Digital OOH offers an interesting “hybrid solution” in a fragmenting digital world. Specsavers’ current digital campaign was used as an example of combining creativity, context and topicality to reach a mass audience, fully integrating and complimenting a digital media strategy. An example of the best work that’s out there this week.

If Ritson put digital OOH’s rise in a strong place as a trusted and transparent partner to digital media, Adam and Eve DDB’s Les Binet went on to reiterate that the return to branding should not be overlooked and to satisfy what clients really want could be the cornerstone of today’s media planning.

Updating the celebrated IPA effectiveness analysis, Binet emphasised that “broad reach still trumps tight targeting” and illustrated that OOH and TV remain the best ways to drive broad, profitable communication to audiences.

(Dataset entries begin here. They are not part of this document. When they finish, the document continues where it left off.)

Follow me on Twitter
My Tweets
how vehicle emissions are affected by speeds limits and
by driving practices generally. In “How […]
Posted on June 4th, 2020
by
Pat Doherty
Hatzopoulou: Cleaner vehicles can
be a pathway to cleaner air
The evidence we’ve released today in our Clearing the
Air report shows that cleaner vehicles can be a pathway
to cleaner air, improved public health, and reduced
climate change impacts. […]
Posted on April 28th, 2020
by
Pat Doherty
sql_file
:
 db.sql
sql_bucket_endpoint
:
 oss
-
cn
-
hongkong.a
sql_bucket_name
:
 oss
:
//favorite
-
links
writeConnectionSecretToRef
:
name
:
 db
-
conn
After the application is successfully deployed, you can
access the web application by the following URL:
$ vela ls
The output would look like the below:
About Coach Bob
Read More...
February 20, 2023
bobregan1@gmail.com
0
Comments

Observations on OOH Effectiveness and Digital OOH’s Contribution

Based on extensive case studies, the research made some crucial observations on how OOH can be used in media planning to achieve clear client effectiveness goals, many simply reinforcing well-versed advertising principles. For example…

“90% of effectiveness is driven by the reach of the medium.”

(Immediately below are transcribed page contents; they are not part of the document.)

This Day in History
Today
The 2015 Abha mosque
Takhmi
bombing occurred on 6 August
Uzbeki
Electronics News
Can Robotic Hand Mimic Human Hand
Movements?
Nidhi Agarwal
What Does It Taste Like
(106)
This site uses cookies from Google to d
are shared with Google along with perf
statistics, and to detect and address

“Emotion and Fame based communication is the most effective; OOH doubles the chance of driving brand fame and animated content and video is the most emotive format.”

“Adding OOH to the media mix increases the effectiveness of campaigns by 20%.”

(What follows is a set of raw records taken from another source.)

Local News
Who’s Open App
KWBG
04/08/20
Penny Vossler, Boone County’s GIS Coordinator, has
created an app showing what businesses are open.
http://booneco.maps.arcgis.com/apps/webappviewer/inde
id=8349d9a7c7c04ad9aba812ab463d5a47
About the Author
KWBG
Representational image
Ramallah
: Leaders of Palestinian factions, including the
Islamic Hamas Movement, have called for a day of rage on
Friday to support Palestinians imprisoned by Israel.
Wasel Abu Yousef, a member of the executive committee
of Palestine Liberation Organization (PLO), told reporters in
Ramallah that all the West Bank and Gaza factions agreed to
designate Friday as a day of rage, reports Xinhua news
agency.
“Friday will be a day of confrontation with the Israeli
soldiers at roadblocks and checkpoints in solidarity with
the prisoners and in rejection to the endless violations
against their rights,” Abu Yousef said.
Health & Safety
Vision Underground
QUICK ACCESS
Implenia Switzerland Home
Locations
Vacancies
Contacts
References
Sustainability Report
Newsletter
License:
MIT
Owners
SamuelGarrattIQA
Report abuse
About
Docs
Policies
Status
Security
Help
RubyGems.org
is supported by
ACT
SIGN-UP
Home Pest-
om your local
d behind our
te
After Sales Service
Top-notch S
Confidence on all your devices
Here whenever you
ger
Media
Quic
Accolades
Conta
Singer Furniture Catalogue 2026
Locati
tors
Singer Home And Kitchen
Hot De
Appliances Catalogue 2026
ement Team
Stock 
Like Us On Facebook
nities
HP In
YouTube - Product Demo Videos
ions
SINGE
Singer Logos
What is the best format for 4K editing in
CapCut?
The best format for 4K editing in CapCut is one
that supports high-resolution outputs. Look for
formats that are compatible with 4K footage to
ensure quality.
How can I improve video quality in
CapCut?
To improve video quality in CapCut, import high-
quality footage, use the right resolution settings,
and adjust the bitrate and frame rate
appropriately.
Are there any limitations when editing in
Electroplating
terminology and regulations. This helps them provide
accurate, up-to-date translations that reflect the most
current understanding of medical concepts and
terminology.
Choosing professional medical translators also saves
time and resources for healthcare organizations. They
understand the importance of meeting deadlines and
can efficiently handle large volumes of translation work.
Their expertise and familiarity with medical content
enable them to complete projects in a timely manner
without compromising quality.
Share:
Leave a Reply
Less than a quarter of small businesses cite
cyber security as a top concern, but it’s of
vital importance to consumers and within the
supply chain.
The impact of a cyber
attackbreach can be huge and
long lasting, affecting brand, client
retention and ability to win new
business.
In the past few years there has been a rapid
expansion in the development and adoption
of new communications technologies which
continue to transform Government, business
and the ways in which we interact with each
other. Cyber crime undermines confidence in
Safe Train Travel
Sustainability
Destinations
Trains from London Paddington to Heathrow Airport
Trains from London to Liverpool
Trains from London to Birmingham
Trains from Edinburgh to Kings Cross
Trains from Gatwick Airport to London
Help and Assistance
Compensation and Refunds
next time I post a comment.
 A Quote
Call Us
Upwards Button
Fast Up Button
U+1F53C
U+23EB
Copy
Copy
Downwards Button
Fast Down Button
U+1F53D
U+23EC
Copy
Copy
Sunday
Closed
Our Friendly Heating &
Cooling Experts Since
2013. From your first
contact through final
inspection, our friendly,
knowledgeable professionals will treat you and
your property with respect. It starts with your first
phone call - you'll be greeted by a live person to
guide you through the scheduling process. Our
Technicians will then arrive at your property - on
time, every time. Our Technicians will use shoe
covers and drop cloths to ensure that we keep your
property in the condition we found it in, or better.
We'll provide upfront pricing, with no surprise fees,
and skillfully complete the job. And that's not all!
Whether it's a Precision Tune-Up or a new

The real news came in the analysis of digital OOH’s contribution in the last few years, reaching critical mass and contributing across formats as a truly national medium. “Digital OOH makes OOH more effective than before, the effect doubling” and currently (at +37%) “getting stronger” as more panels emerge in high value and high footfall locations.

This reflects brands’ smarter communication using digital OOH of late and rewards high levels of media owner investment (as we know, the majority in new locations).

These insights provide a compelling and complementary view as we embrace a challenging 2018.

Digital OOH can enhance cross-channel communication, add an important dimension to digital media and OOH, whilst delivering transparently on accountability, effectiveness and brand security factors that become more important to convey.

As our industry embraces the IAB community, we are showing our own upfront commitment to digital media, ready to deliver dynamic content to relevant audiences. By committing to automation, accountability and data-led planning, OOH is well placed for “unprecedented growth” (Ritson), delivering on core planning principles that serve brands well.

Bring on 2018, a year for brands to reclaim their meaning in advertising, and for OOH to embrace an invigorating digital media landscape that can bring mass personalisation to real people on the move and in the right context.